▶

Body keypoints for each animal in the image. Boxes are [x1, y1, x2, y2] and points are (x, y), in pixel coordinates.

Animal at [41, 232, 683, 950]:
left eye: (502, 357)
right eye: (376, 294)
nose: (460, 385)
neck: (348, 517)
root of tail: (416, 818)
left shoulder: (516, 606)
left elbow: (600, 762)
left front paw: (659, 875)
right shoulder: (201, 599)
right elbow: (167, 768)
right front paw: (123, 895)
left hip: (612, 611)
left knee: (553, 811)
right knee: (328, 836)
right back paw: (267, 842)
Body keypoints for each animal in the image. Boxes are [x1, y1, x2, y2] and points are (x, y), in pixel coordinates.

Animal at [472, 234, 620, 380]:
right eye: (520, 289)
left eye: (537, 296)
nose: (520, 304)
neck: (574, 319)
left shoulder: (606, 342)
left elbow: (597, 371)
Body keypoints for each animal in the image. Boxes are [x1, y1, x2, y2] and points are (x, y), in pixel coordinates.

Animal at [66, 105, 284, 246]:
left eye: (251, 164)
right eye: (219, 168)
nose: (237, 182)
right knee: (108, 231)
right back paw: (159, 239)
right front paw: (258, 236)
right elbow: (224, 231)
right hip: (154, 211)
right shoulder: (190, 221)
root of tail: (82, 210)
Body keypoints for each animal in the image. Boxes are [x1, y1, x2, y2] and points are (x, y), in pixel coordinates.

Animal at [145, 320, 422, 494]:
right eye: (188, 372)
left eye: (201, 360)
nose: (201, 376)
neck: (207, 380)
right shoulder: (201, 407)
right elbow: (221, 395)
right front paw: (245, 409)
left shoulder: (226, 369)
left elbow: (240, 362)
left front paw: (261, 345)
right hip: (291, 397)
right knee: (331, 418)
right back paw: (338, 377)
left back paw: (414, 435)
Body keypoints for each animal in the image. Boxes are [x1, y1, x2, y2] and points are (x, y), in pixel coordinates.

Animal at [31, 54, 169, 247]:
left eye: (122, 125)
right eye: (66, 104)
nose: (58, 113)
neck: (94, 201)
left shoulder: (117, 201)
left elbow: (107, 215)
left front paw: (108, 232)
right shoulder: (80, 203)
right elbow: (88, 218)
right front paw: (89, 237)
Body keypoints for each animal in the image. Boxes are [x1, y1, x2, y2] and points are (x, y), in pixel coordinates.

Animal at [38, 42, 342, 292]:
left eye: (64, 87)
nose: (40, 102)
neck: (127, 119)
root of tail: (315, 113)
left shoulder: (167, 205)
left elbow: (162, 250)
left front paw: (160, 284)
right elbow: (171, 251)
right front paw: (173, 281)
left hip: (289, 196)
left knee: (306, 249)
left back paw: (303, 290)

◀

#### [What is expected]
Look back at the entries above and repeat, unchanged, every line from the line holding "root of tail: (82, 210)" through the line holding "left back paw: (414, 435)".

#### [Answer box]
root of tail: (82, 210)
Body keypoints for each animal in the image. Boxes are [x1, y1, x2, y2] and points are (x, y), in pixel coordinates.

Animal at [145, 320, 422, 494]:
right eye: (188, 372)
left eye: (201, 360)
nose: (201, 376)
neck: (207, 380)
right shoulder: (201, 407)
right elbow: (221, 395)
right front paw: (245, 409)
left shoulder: (226, 369)
left elbow: (240, 362)
left front paw: (261, 345)
right hip: (291, 397)
right knee: (331, 418)
right back paw: (338, 377)
left back paw: (414, 435)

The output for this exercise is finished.